このため、従来から、各種のガイドライン等に基づき、駅のエスカレーター、エレベーターの設置・改良、ホーム上の視覚障害者用誘導・警告ブロックの設置、リフト付きバスの導入等の対策を進めるよう、各交通事業者を指導してきた〔1−3−17表(a)〕〔同表(b)〕ところであり、また、最近の新しい運輸関係施設の整備ニーズやさまざまな技術開発等を反映した新たな施設整備ガイドラインを5年度内に策定することとしている。さらに、今後における高齢者・障害者等のための施設整備の具体的なモデルケースとするため、5年度から3年間をかけて、横浜市と金沢市において、「高齢者・障害者等のためのモデル交通計画」を策定することとしている。
このような高齢者・障害者等のための施設等整備は、利用者の利便の増進にもつながることから、従来より基本的には利用者全体の負担によって整備している。しかしながら、利用者全体に過重な負担をかけずに施設等の整備を促進するため、日本開発銀行等のJR、民鉄等に対する低利融資の対象工事に、エレベーター、エスカレーター等の高齢者・障害者等のための施設を含めている。また、5年度には、駅及び空港旅客ターミナルにおける高齢者・障害者等のための施設整備を特に対象として日本開発銀行等の低利融資制度を創設したところである。
また、地方公共団体において福祉政策の観点から、鉄道駅におけるエレベーターやエスカレーターの設置に対する措置を講じる例もみられるようになってきている。
運輸省としては、今後とも、交通事業者に対する指導を適切に行うとともに、 各種助成制度を活用することにより、高齢者、障害者等のための施設等の整備を推進していくこととしている。
以上のような施設等整備のほか、鉄道、バス、タクシー、航空等において、身体障害者や精神薄弱者のための運賃割引制度も導入している。
なお、高齢者・障害者等が安全かつ円滑に移動できるようにするためには、以上のような施策のほか、高齢者・障害者等に対して、周囲の利用者が進んで手助けをするような社会環境づくりも重要である。

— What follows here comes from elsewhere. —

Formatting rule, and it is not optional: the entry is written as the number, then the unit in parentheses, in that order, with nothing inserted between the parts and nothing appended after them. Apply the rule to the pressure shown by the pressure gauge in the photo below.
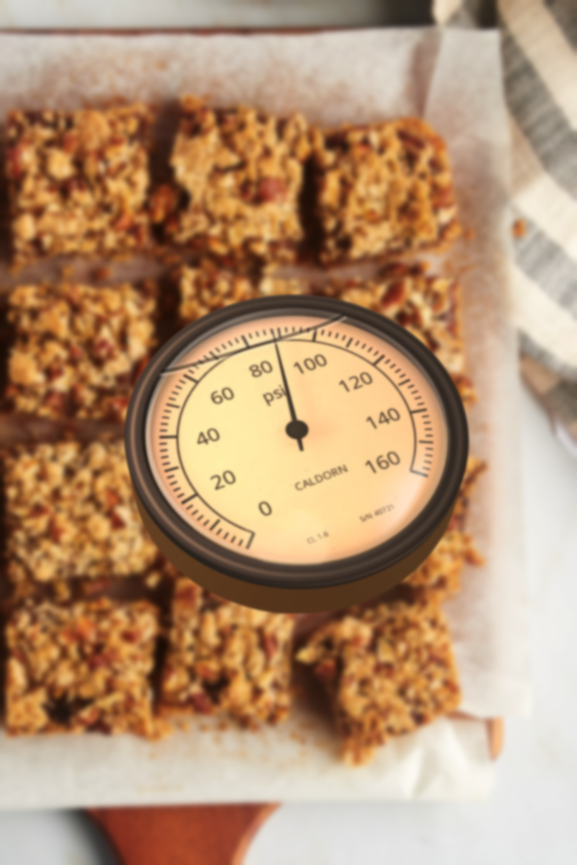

(3) 過疎地域をはじめとする地方部の生活の足の確保
地方バス、鉄道は、地域住民の生活の足として、重要な役割を果たしているが、輸送需要の減少等により、その経営は、大変厳しい状況にある。
このため、地方バス事業者の集約化、競合路線の整理等による経営の合理化の推進を図る一方、地域住民の生活上不可欠なバス路線について欠損補助を行い路線の維持を図るとともに、バス事業者が廃止した路線において、市町村等が代替バスを運行する場合には地方公共団体と協力して所要の助成措置を行うことにより、地域住民の足を確保している。
また、10人乗りの大型車両等を利用して、定時・定路線運行を行う乗合タクシーや路線バスが乗客とともに宅配貨物を運ぶ宅配バスの運行が、地域の実情に応じ試みられはじめている。
また、鉄道事業者に対しても、設備の近代化を推進することにより、経営改善、サービス改善等の効果が著しいと認められるものに対して、整備費の一部を補助(近代化補助)するなど各種の助成措置を講じている。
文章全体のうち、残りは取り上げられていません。